───── DATA SHOWN

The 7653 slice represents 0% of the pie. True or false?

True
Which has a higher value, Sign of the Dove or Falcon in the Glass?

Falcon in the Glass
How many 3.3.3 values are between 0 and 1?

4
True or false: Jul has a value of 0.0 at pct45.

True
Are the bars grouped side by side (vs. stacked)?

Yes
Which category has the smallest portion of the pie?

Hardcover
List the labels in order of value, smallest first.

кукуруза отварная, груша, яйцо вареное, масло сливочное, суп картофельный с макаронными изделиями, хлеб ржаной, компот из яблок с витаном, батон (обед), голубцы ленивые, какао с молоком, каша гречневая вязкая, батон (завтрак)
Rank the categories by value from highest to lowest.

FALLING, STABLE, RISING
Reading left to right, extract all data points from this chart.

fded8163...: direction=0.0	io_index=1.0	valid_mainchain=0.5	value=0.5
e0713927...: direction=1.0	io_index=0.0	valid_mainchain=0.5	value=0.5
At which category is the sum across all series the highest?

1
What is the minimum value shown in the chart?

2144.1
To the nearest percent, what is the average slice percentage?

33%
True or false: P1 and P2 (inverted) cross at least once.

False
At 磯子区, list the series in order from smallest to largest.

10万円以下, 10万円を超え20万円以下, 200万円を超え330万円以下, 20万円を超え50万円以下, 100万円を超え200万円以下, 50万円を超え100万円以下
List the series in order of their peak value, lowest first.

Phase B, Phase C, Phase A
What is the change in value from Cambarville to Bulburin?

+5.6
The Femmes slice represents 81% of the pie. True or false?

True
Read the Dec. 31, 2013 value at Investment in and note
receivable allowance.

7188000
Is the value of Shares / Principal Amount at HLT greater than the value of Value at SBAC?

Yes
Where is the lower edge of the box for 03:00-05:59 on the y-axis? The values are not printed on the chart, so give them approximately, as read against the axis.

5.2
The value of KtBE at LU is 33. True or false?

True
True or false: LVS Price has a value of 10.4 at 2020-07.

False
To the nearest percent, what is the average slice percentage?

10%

──────────

Please gather every line of the rows above that contains the word "chart", and copy each of those lines in full.

Reading left to right, extract all data points from this chart.
What is the minimum value shown in the chart?
Where is the lower edge of the box for 03:00-05:59 on the y-axis? The values are not printed on the chart, so give them approximately, as read against the axis.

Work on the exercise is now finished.